→ What is expected: Go to the line that includes "Panel set 1: First" and retype it, then every line after it to the end of the data, adding nothing.

→ Working data:
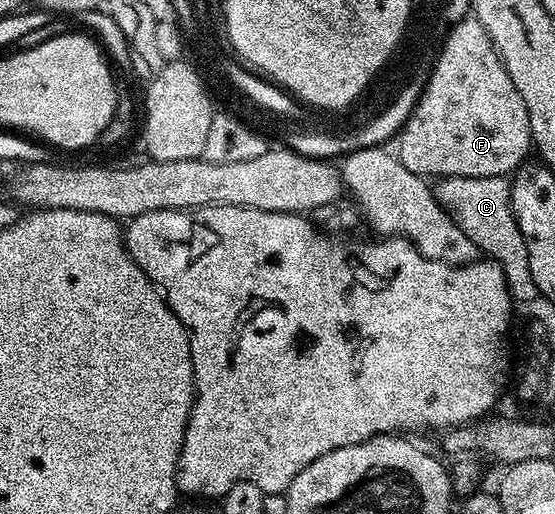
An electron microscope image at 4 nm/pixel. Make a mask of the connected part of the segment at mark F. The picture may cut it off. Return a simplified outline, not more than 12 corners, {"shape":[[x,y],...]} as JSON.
{"shape":[[481,21],[442,40],[398,139],[424,177],[507,177],[529,113]]}

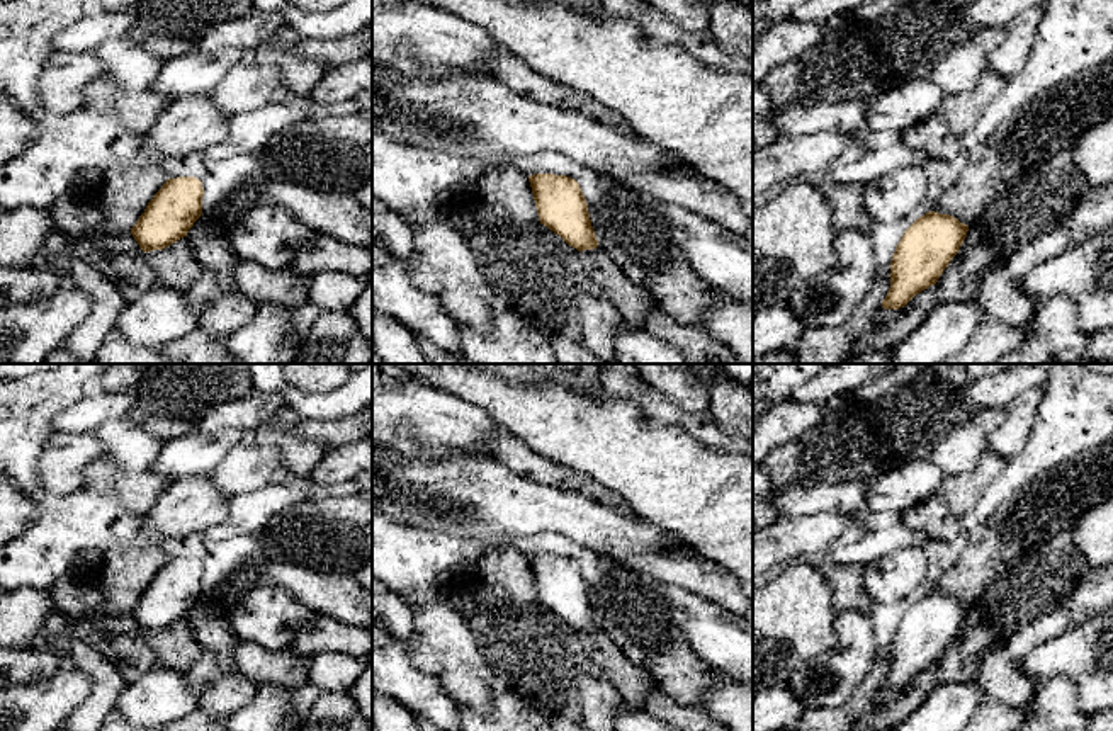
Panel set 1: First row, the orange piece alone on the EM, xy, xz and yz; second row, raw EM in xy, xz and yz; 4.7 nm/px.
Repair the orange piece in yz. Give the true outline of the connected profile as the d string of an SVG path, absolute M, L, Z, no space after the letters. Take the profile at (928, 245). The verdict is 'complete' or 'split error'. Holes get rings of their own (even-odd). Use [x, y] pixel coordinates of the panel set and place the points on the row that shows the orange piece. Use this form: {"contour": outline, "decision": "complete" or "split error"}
{"contour": "M935 211L918 218L902 235L890 262L885 309L904 308L916 294L935 286L958 253L969 226Z", "decision": "complete"}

→ Result of the exercise:
Panel set 1: First row, the orange piece alone on the EM, xy, xz and yz; second row, raw EM in xy, xz and yz; 4.7 nm/px.
Repair the orange piece in yz. Give the true outline of the connected profile as the d string of an SVG path, absolute M, L, Z, no space after the letters. Take the profile at (928, 245). The verdict is 'complete' or 'split error'. Holes get rings of their own (even-odd). Use [x, y] pixel coordinates of the panel set and place the points on the row that shows the orange piece. Use this form: {"contour": outline, "decision": "complete" or "split error"}
{"contour": "M935 211L918 218L902 235L890 262L885 309L904 308L916 294L935 286L958 253L969 226Z", "decision": "complete"}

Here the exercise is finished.